§ **WHAT THE TASK ASKS**: Convert the text read from all fourteen items below into a single numbered list with one line per entry, skipping any blank lines. Leave out the picture markers.

EXCERPTED RECORDS section start

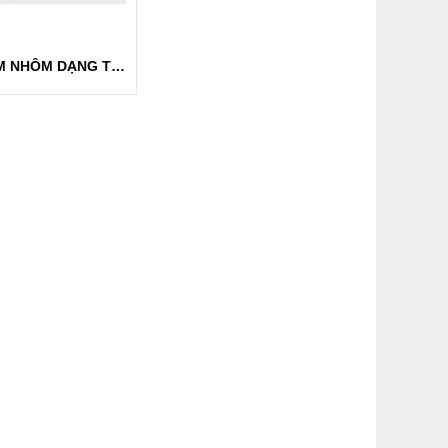
HỢP KIM NHÔM DẠNG THANH , QUE AL-SR 10%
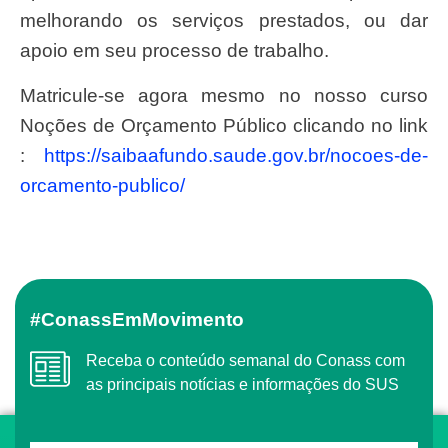
melhorando os serviços prestados, ou dar
apoio em seu processo de trabalho.
Matricule-se agora mesmo no nosso curso
Noções de Orçamento Público clicando no link
:
https://saibaafundo.saude.gov.br/nocoes-de-
orcamento-publico/
#ConassEmMovimento
Receba o conteúdo semanal do Conass com
as principais notícias e informações do SUS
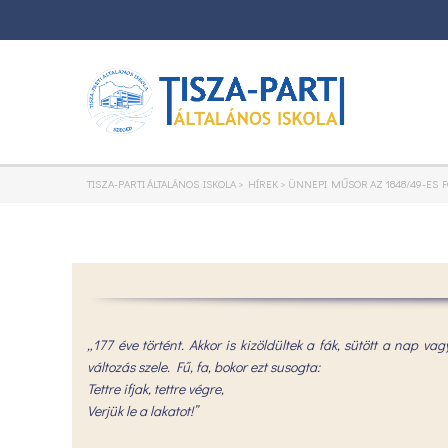
TISZA-PARTI ÁLTALÁNOS ISKOLA
>
HÍREK
>
ÜNNEPI MŰSOR AZ 1848/49-ES
„177 éve történt. Akkor is kizöldültek a fák, sütött a nap v
változás szele. Fű, fa, bokor ezt susogta:
Tettre ifjak, tettre végre,
Verjük le a lakatot!”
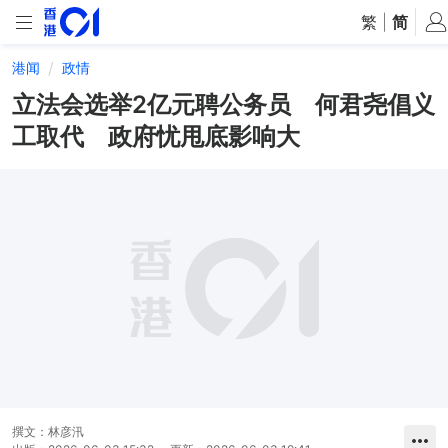
繁
|
简
港闻
政情
立法会选举2亿元聘公务员 何君尧倡义
工取代 政府忧甩底影响大
撰文：
林彦汛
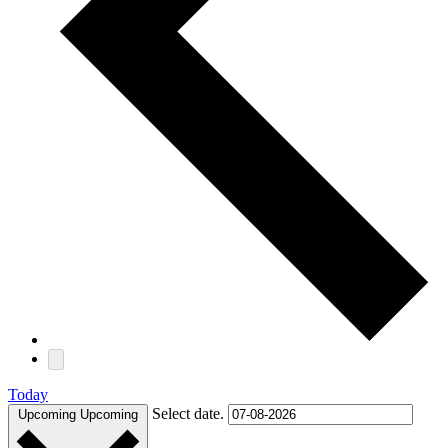
Today
Select date.
Upcoming
Upcoming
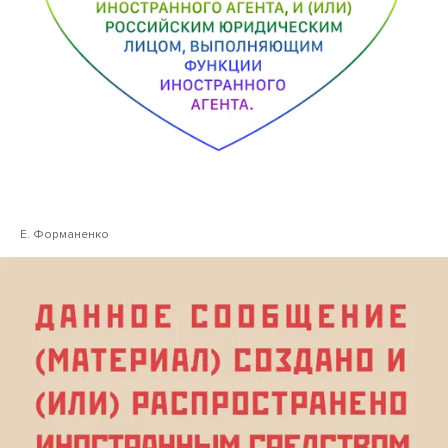
Е. Форманенко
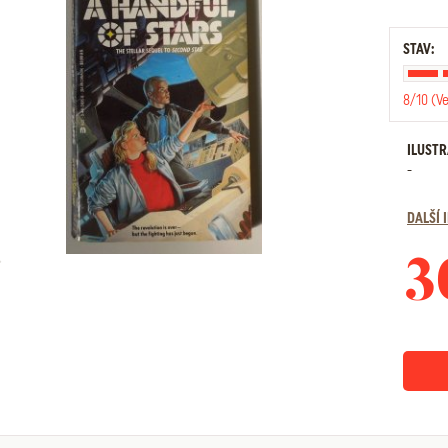
STAV:
8/10 (V
ILUST
-
DALŠÍ
3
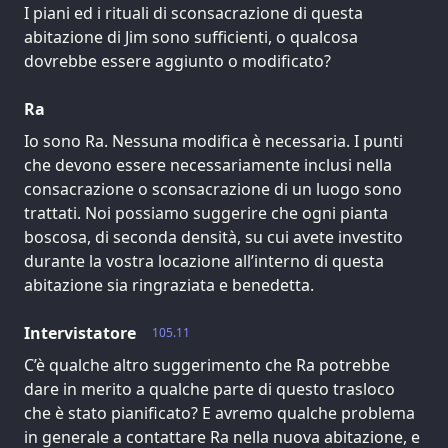
I piani ed i rituali di sconsacrazione di questa
abitazione di Jim sono sufficienti, o qualcosa
dovrebbe essere aggiunto o modificato?
Ra
Io sono Ra. Nessuna modifica è necessaria. I punti
che devono essere necessariamente inclusi nella
consacrazione o sconsacrazione di un luogo sono
trattati. Noi possiamo suggerire che ogni pianta
boscosa, di seconda densità, su cui avete investito
durante la vostra locazione all’interno di questa
abitazione sia ringraziata e benedetta.
Intervistatore
105.11
C’è qualche altro suggerimento che Ra potrebbe
dare in merito a qualche parte di questo trasloco
che è stato pianificato? E avremo qualche problema
in generale a contattare Ra nella nuova abitazione, e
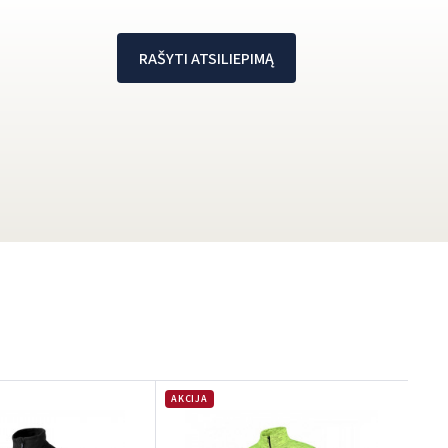
RAŠYTI ATSILIEPIMĄ
AKCIJA
D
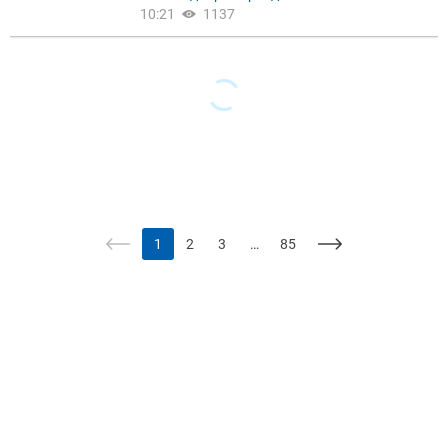
10:21
1137
1
2
3
…
85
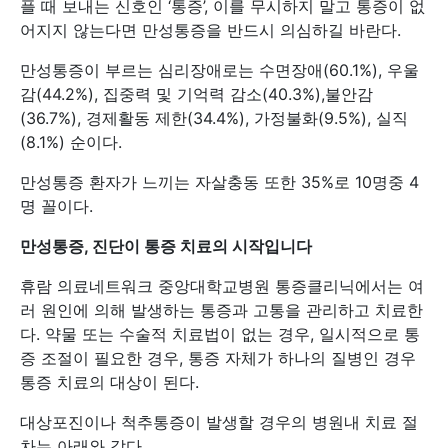
플 때 보내는 신호인 ‘통증’, 이를 무시하지 말고 통증이 없
어지지 않는다면 만성통증을 반드시 의심하길 바란다.
만성통증이 부르는 심리장애로는 수면장애(60.1%), 우울
감(44.2%), 집중력 및 기억력 감소(40.3%),불안감
(36.7%), 경제활동 제한(34.4%), 가정불화(9.5%), 실직
(8.1%) 순이다.
만성통증 환자가 느끼는 자살충동 또한 35%로 10명중 4
명 꼴이다.
만성통증, 진단이 통증 치료의 시작입니다
휴람 의료네트워크 중앙대학교병원 통증클리닉에서는 여
러 원인에 의해 발생하는 통증과 고통을 관리하고 치료한
다. 약물 또는 수술적 치료법이 없는 경우, 일시적으로 통
증 조절이 필요한 경우, 통증 자체가 하나의 질병인 경우
통증 치료의 대상이 된다.
대상포진이나 척추통증이 발생할 경우의 병원내 치료 절
차는 아래와 같다.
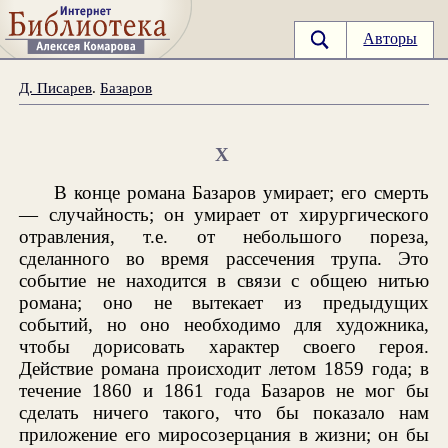
Авторы
Д. Писарев
.
Базаров
X
В конце романа Базаров умирает; его смерть
— случайность; он умирает от хирургического
отравления, т.е. от небольшого пореза,
сделанного во время рассечения трупа. Это
событие не находится в связи с общею нитью
романа; оно не вытекает из предыдущих
событий, но оно необходимо для художника,
чтобы дорисовать характер своего героя.
Действие романа происходит летом 1859 года; в
течение 1860 и 1861 года Базаров не мог бы
сделать ничего такого, что бы показало нам
приложение его миросозерцания в жизни; он бы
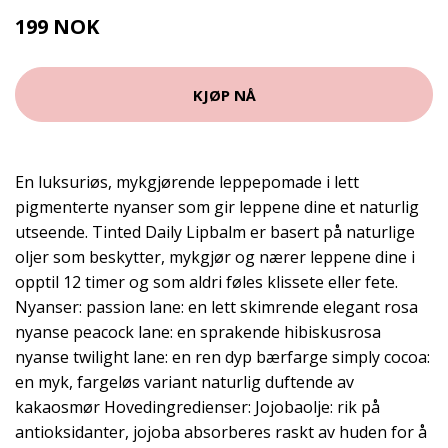
199 NOK
265 NOK
KJØP NÅ
En luksuriøs, mykgjørende leppepomade i lett
pigmenterte nyanser som gir leppene dine et naturlig
utseende. Tinted Daily Lipbalm er basert på naturlige
oljer som beskytter, mykgjør og nærer leppene dine i
opptil 12 timer og som aldri føles klissete eller fete.
Nyanser: passion lane: en lett skimrende elegant rosa
nyanse peacock lane: en sprakende hibiskusrosa
nyanse twilight lane: en ren dyp bærfarge simply cocoa:
en myk, fargeløs variant naturlig duftende av
kakaosmør Hovedingredienser: Jojobaolje: rik på
antioksidanter, jojoba absorberes raskt av huden for å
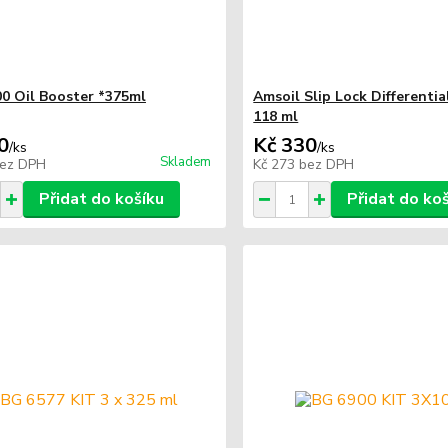
0 Oil Booster *375ml
Amsoil Slip Lock Differentia
118 ml
0
Kč 330
/
ks
/
ks
Skladem
ez DPH
Kč 273
bez DPH
Přidat do košíku
Přidat do ko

EXCERPTED RECORDS section end

§ **OUTPUT OF THE EXERCISE**:
1. HỢP KIM NHÔM DẠNG THANH , QUE AL-SR 10%
2. melhorando os serviços prestados, ou dar
3. apoio em seu processo de trabalho.
4. Matricule-se agora mesmo no nosso curso
5. Noções de Orçamento Público clicando no link
6. :
7. https://saibaafundo.saude.gov.br/nocoes-de-
8. orcamento-publico/
9. #ConassEmMovimento
10. Receba o conteúdo semanal do Conass com
11. as principais notícias e informações do SUS
12. TISZA-PARTI ÁLTALÁNOS ISKOLA
13. >
14. HÍREK
15. >
16. ÜNNEPI MŰSOR AZ 1848/49-ES
17. „177 éve történt. Akkor is kizöldültek a fák, sütött a nap v
18. változás szele. Fű, fa, bokor ezt susogta:
19. Tettre ifjak, tettre végre,
20. Verjük le a lakatot!”
21. 繁
22. |
23. 简
24. 港闻
25. 政情
26. 立法会选举2亿元聘公务员 何君尧倡义
27. 工取代 政府忧甩底影响大
28. 撰文：
29. 林彦汛
30. Today
31. Select date.
32. Upcoming
33. Upcoming
34. Е. Форманенко
35. STAV:
36. 8/10 (V
37. ILUST
38. -
39. DALŠÍ
40. 3
41. I piani ed i rituali di sconsacrazione di questa
42. abitazione di Jim sono sufficienti, o qualcosa
43. dovrebbe essere aggiunto o modificato?
44. Ra
45. Io sono Ra. Nessuna modifica è necessaria. I punti
46. che devono essere necessariamente inclusi nella
47. consacrazione o sconsacrazione di un luogo sono
48. trattati. Noi possiamo suggerire che ogni pianta
49. boscosa, di seconda densità, su cui avete investito
50. durante la vostra locazione all’interno di questa
51. abitazione sia ringraziata e benedetta.
52. Intervistatore
53. 105.11
54. C’è qualche altro suggerimento che Ra potrebbe
55. dare in merito a qualche parte di questo trasloco
56. che è stato pianificato? E avremo qualche problema
57. in generale a contattare Ra nella nuova abitazione, e
58. RAŠYTI ATSILIEPIMĄ
59. AKCIJA
60. D
61. 10:21
62. 1137
63. 1
64. 2
65. 3
66. …
67. 85
68. 플 때 보내는 신호인 ‘통증’, 이를 무시하지 말고 통증이 없
69. 어지지 않는다면 만성통증을 반드시 의심하길 바란다.
70. 만성통증이 부르는 심리장애로는 수면장애(60.1%), 우울
71. 감(44.2%), 집중력 및 기억력 감소(40.3%),불안감
72. (36.7%), 경제활동 제한(34.4%), 가정불화(9.5%), 실직
73. (8.1%) 순이다.
74. 만성통증 환자가 느끼는 자살충동 또한 35%로 10명중 4
75. 명 꼴이다.
76. 만성통증, 진단이 통증 치료의 시작입니다
77. 휴람 의료네트워크 중앙대학교병원 통증클리닉에서는 여
78. 러 원인에 의해 발생하는 통증과 고통을 관리하고 치료한
79. 다. 약물 또는 수술적 치료법이 없는 경우, 일시적으로 통
80. 증 조절이 필요한 경우, 통증 자체가 하나의 질병인 경우
81. 통증 치료의 대상이 된다.
82. 대상포진이나 척추통증이 발생할 경우의 병원내 치료 절
83. 차는 아래와 같다.
84. Авторы
85. Д. Писарев
86. .
87. Базаров
88. X
89. В конце романа Базаров умирает; его смерть
90. — случайность; он умирает от хирургического
91. отравления, т.е. от небольшого пореза,
92. сделанного во время рассечения трупа. Это
93. событие не находится в связи с общею нитью
94. романа; оно не вытекает из предыдущих
95. событий, но оно необходимо для художника,
96. чтобы дорисовать характер своего героя.
97. Действие романа происходит летом 1859 года; в
98. течение 1860 и 1861 года Базаров не мог бы
99. сделать ничего такого, что бы показало нам
100. приложение его миросозерцания в жизни; он бы
101. 199 NOK
102. 265 NOK
103. KJØP NÅ
104. En luksuriøs, mykgjørende leppepomade i lett
105. pigmenterte nyanser som gir leppene dine et naturlig
106. utseende. Tinted Daily Lipbalm er basert på naturlige
107. oljer som beskytter, mykgjør og nærer leppene dine i
108. opptil 12 timer og som aldri føles klissete eller fete.
109. Nyanser: passion lane: en lett skimrende elegant rosa
110. nyanse peacock lane: en sprakende hibiskusrosa
111. nyanse twilight lane: en ren dyp bærfarge simply cocoa:
112. en myk, fargeløs variant naturlig duftende av
113. kakaosmør Hovedingredienser: Jojobaolje: rik på
114. antioksidanter, jojoba absorberes raskt av huden for å
115. 0 Oil Booster *375ml
116. Amsoil Slip Lock Differentia
117. 118 ml
118. 0
119. Kč 330
120. /
121. ks
122. /
123. ks
124. Skladem
125. ez DPH
126. Kč 273
127. bez DPH
128. Přidat do košíku
129. Přidat do ko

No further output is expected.